EXERCISE DESCRIPTION:
Set down, please, without alteration, the lines of the entries below from the first through the one containing "micrograph of neoplastic".

--- EXTRACTED INFORMATION Enclosed Below ---

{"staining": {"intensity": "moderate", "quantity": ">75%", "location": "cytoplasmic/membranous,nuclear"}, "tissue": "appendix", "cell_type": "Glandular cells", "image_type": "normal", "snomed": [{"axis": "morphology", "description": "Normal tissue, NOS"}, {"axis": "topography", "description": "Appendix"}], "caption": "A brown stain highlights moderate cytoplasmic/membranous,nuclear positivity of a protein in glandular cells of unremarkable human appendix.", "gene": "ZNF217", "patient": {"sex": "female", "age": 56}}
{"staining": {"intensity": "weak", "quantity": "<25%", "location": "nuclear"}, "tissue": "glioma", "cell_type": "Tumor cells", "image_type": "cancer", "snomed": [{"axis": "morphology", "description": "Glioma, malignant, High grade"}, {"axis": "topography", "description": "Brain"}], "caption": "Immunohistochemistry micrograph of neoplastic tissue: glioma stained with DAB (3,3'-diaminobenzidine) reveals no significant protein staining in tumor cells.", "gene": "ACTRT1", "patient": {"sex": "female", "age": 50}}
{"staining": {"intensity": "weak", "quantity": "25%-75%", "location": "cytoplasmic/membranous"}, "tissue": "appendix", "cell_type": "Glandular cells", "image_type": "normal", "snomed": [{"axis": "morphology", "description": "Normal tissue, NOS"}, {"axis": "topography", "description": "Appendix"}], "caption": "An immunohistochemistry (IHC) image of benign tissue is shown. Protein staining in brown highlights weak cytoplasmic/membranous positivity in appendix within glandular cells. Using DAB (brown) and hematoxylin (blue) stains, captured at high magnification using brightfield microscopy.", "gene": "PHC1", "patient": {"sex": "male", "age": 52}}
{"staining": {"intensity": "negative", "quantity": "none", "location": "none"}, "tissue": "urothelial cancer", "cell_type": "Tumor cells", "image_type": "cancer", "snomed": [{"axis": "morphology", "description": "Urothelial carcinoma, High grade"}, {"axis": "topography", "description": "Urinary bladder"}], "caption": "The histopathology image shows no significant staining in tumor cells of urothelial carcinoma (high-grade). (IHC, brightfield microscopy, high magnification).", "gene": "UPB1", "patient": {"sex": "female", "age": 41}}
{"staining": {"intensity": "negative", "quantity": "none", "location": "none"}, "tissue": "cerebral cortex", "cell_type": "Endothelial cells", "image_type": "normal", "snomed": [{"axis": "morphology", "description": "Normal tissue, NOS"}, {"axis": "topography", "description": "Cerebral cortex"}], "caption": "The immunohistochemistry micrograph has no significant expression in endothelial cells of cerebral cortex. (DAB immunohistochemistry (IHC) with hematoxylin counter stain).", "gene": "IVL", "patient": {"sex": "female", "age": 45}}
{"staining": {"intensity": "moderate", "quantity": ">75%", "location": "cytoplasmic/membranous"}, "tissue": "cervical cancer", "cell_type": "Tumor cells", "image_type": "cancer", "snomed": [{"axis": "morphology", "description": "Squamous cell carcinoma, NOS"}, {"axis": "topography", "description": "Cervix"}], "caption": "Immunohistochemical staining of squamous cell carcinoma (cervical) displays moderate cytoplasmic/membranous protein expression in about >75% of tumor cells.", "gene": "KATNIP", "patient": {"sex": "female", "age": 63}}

--- End of Enclosed EXTRACTED INFORMATION ---

SOLUTION FOR THIS TASK:
{"staining": {"intensity": "moderate", "quantity": ">75%", "location": "cytoplasmic/membranous,nuclear"}, "tissue": "appendix", "cell_type": "Glandular cells", "image_type": "normal", "snomed": [{"axis": "morphology", "description": "Normal tissue, NOS"}, {"axis": "topography", "description": "Appendix"}], "caption": "A brown stain highlights moderate cytoplasmic/membranous,nuclear positivity of a protein in glandular cells of unremarkable human appendix.", "gene": "ZNF217", "patient": {"sex": "female", "age": 56}}
{"staining": {"intensity": "weak", "quantity": "<25%", "location": "nuclear"}, "tissue": "glioma", "cell_type": "Tumor cells", "image_type": "cancer", "snomed": [{"axis": "morphology", "description": "Glioma, malignant, High grade"}, {"axis": "topography", "description": "Brain"}], "caption": "Immunohistochemistry micrograph of neoplastic tissue: glioma stained with DAB (3,3'-diaminobenzidine) reveals no significant protein staining in tumor cells.", "gene": "ACTRT1", "patient": {"sex": "female", "age": 50}}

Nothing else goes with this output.